Let \( f : [0, \infty) \to [0, \infty) \) be a differentiable function with \( f(x)>0 \) for all \( x>0 \), and \( f(0) = 0 \). Further, \( f \) satisfies} \[ (f(x))^2 = \int_{0}^{x} \left( (f(t))^2 + f(t) \right) \, dt, \, x>0. \] {Then which one of the following options is correct?

• A. \( 0<f(2) \leq 1 \)
• B. \( 1<f(2) \leq 2 \)
• C. \( 2<f(2) \leq 3 \)
• D. \( 3<f(2) \leq 4 \)

Hint:

To solve differential equations of the form \( f'(x) = \frac{f(x) + 1}{2} \), try separating the variables and using integration.
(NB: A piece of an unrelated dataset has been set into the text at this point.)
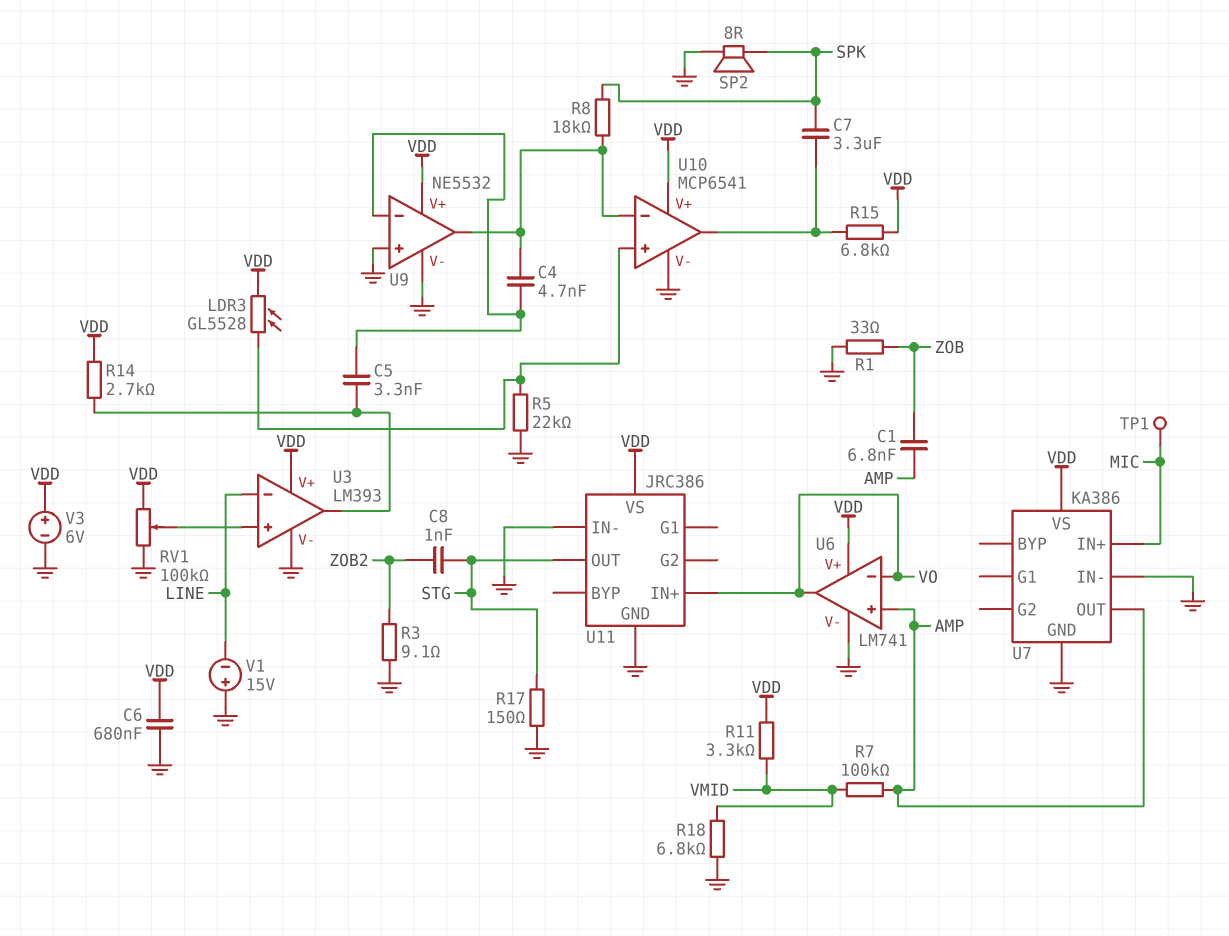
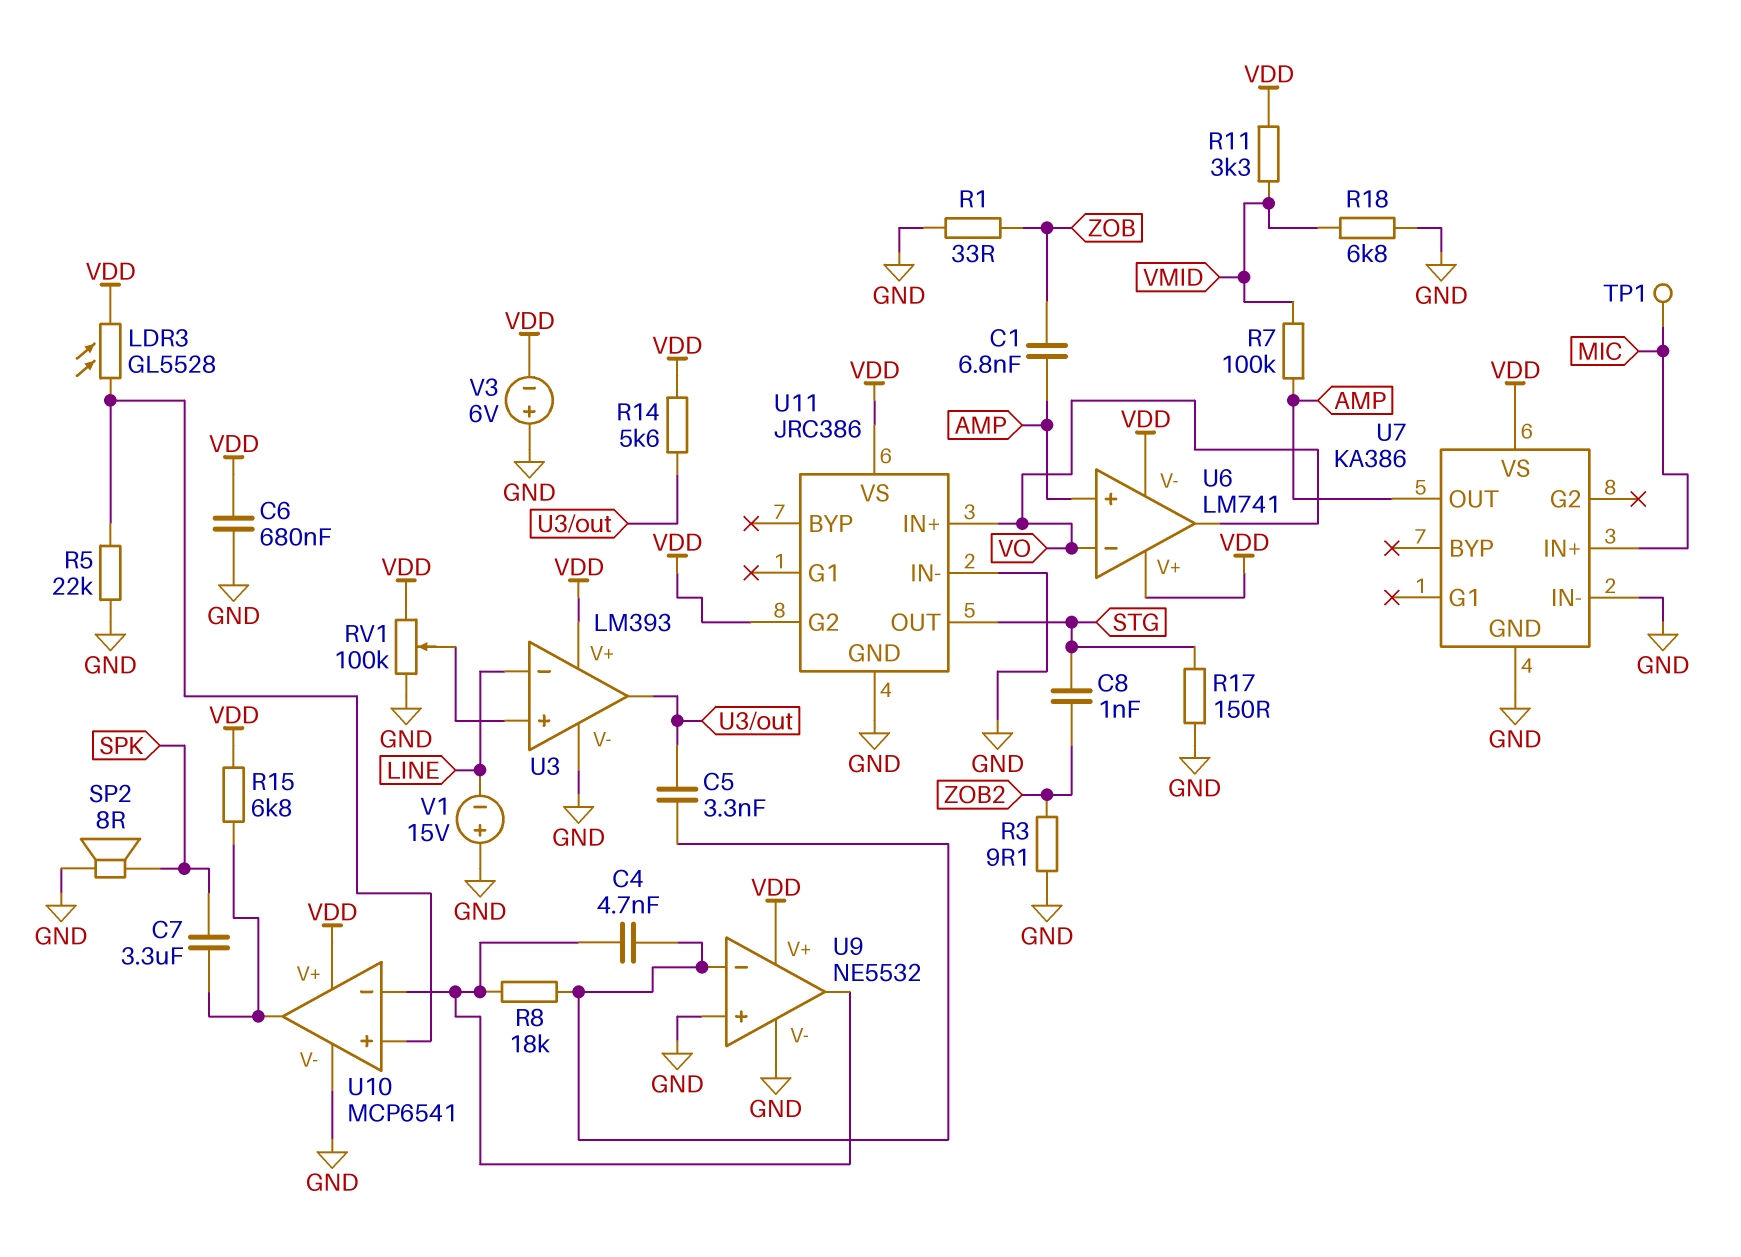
R8: 18k (SPK, U9/out) -> 18k (U9/in-, U9/out)
R14: 2.7k (U3/out, VDD) -> 5.6k (U3/out, VDD)
U6 pin V-: GND -> VDD
U11 pin G2: none -> VDD
V3: 6V (plus VDD, minus GND) -> 6V (plus GND, minus VDD)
Also, use initial conditions to find the constant of integration.

Answer 1

The Correct Option is B

Step 1: We start with the given functional equation \[ (f(x))^2 = \int_{0}^{x} \left( (f(t))^2 + f(t) \right) \, dt. \] Differentiate both sides with respect to \( x \): \[ 2f(x) \cdot f'(x) = (f(x))^2 + f(x). \] Simplifying, we get \[ 2f(x) \cdot f'(x) = f(x) \left( f(x) + 1 \right). \] Dividing both sides by \( f(x) \) (since \( f(x)>0 \) for \( x>0 \)): \[ 2f'(x) = f(x) + 1. \] Thus, \[ f'(x) = \frac{f(x) + 1}{2}. \] Step 2: To solve this differential equation, we separate the variables: \[ \frac{f'(x)}{f(x) + 1} = \frac{1}{2}. \] Integrating both sides: \[ \int \frac{1}{f(x) + 1} \, df(x) = \frac{1}{2} \int dx. \] This gives \[ \ln |f(x) + 1| = \frac{x}{2} + C. \] Exponentiating both sides: \[ f(x) + 1 = e^{\frac{x}{2} + C} = A e^{\frac{x}{2}}, \] where \( A = e^C \). Thus, \[ f(x) = A e^{\frac{x}{2}} - 1. \] Step 3: Use the initial condition \( f(0) = 0 \) to find \( A \). Substitute \( x = 0 \) into the solution: \[ f(0) = A e^{0} - 1 = A - 1 = 0, \] so \( A = 1 \). Therefore, \[ f(x) = e^{\frac{x}{2}} - 1. \] Step 4: Now, evaluate \( f(2) \): \[ f(2) = e^{\frac{2}{2}} - 1 = e - 1. \] Since \( e \approx 2.718 \), we have \[ f(2) \approx 2.718 - 1 = 1.718. \] Thus, \( 1<f(2) \leq 2 \), which corresponds to option (B).